At the time, real estate brokers were licensed, but there was no special license for appraisers.

The decision to tighten standards followed a meeting a week earlier in Syracuse by the six-year-old American Institute of Real Estate Appraisers that proposed comparing real estate investment returns with those of stocks, bonds or other commodities as a way to set values.

Following the savings and loan crisis of the 1980s, Congress passed a national appraisal standard in 1989 that required states, including New York, to license or certify appraisers.

1912: Assemblage complete for city’s largest hotel

The Pennsylvania Railroad purchased the final parcels needed to build the city’s largest hotel, the Hotel Pennsylvania, across Seventh Avenue from its newly constructed passenger rail station, 97 years ago this month.

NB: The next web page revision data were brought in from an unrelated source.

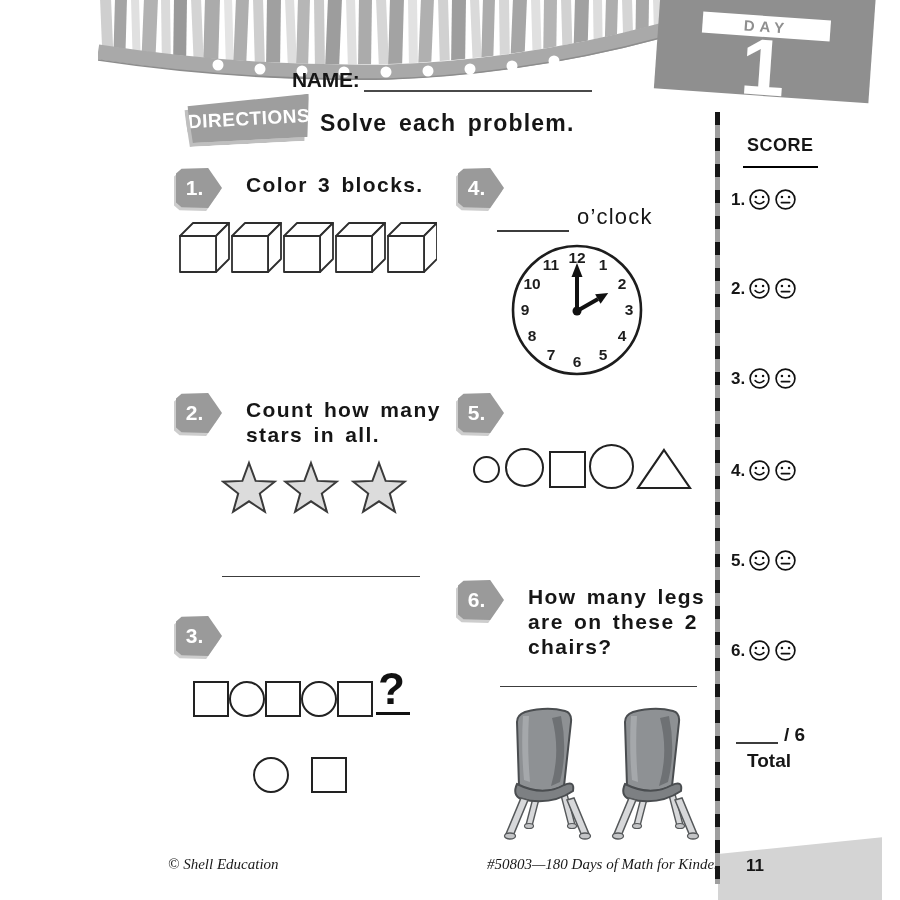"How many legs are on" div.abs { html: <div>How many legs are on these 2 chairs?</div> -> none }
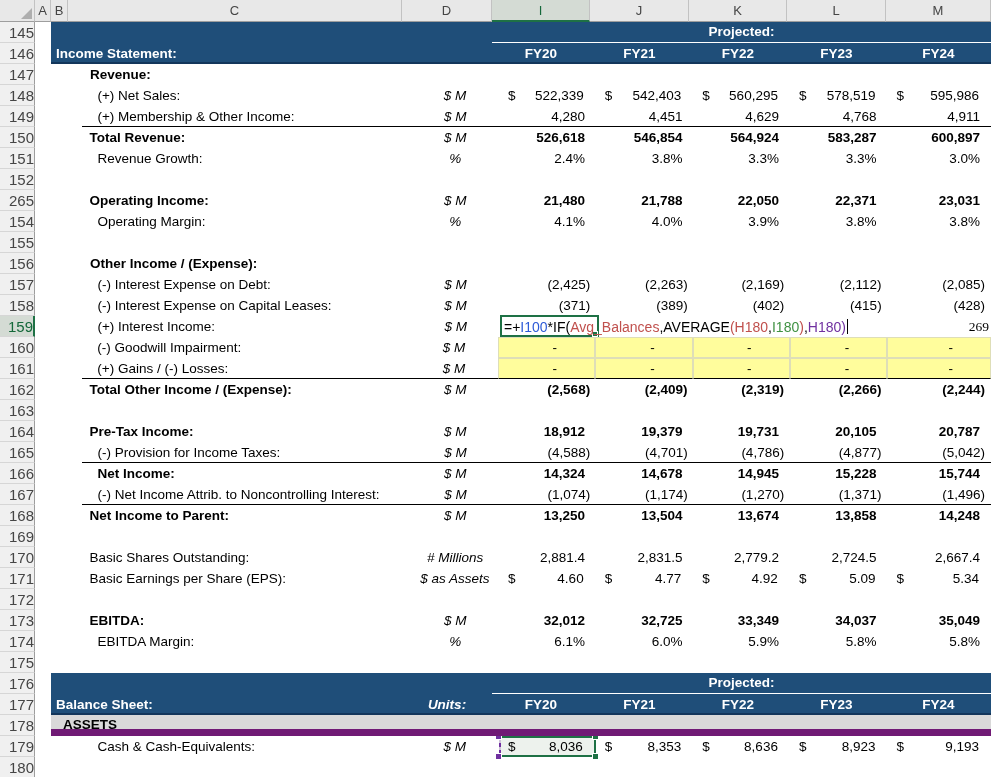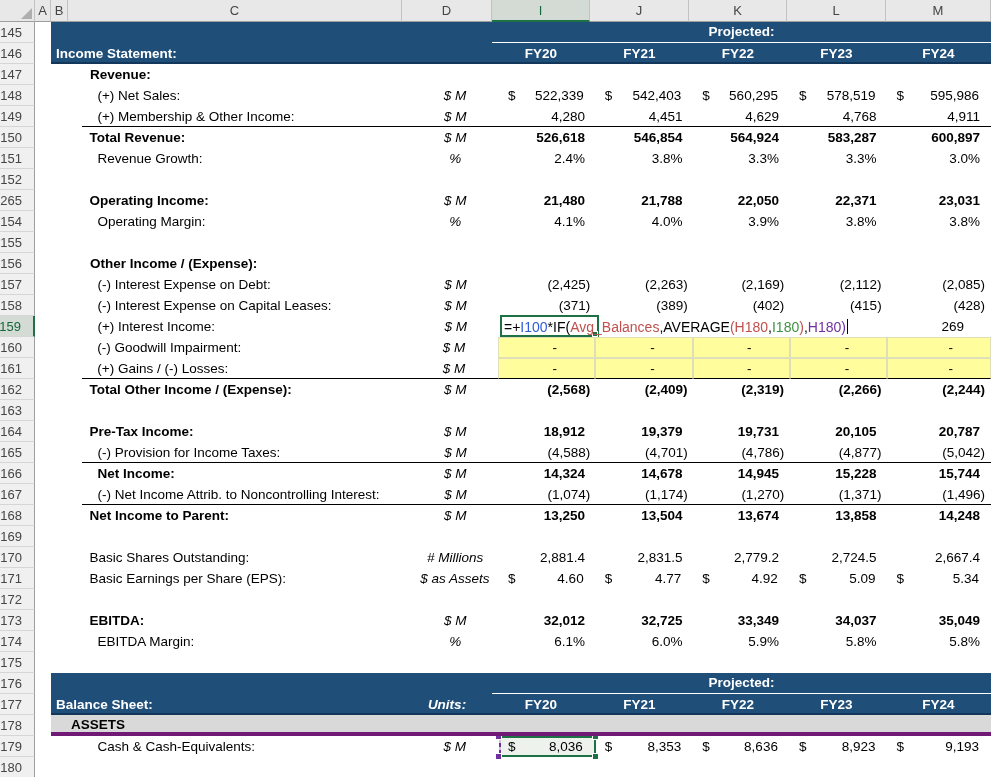"145" .gcell { font-size: 13px -> 15px; padding-right: 12px -> 0 }
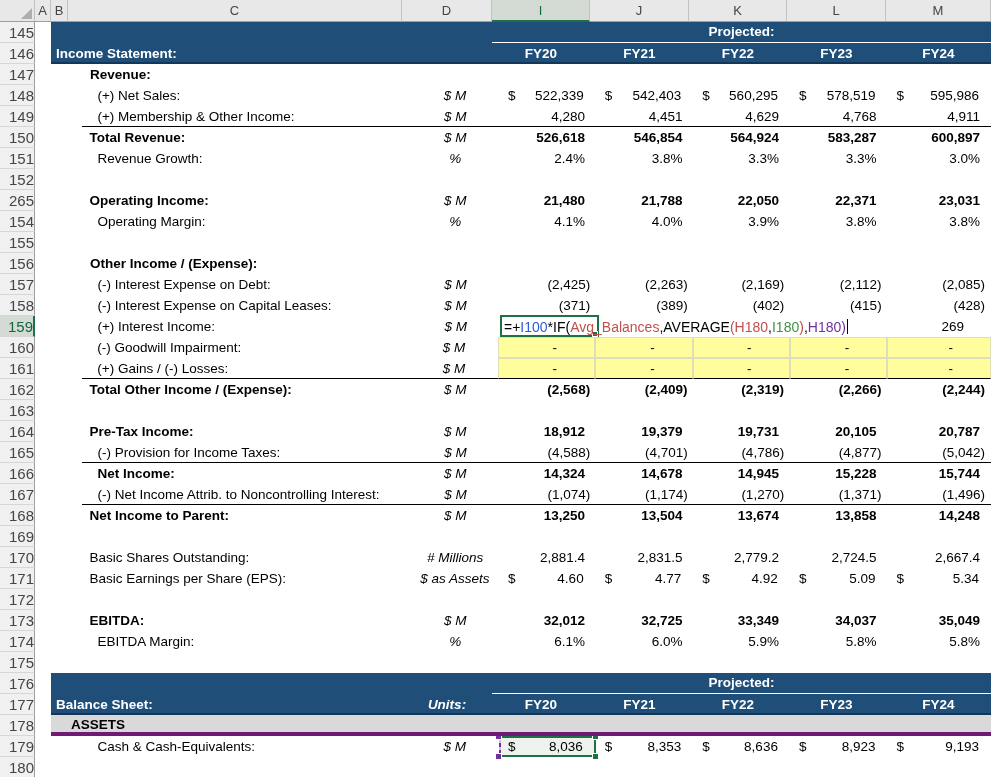"269" .fxm { font-family: none -> Liberation Serif, serif; padding-right: 27px -> 2px }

The railroad used a holding company to make the purchase of the properties at 128 West 33rd Street and 137-149 West 32nd Street for an undisclosed price.

The parcels were bought two years after Pennsylvania Station, known as Penn Station, opened in 1910, occupying two city blocks between Seventh and Eighth avenues and 31st and 33rd streets.

With the purchase of the plots, the railroad controlled the western half of the city block between 32nd and 33rd streets and Sixth and Seventh avenues.

When the $10 million, 2,200-room Hotel Pennsylvania at 401 Seventh Avenue opened in January 1919, it was the largest hotel in New York City.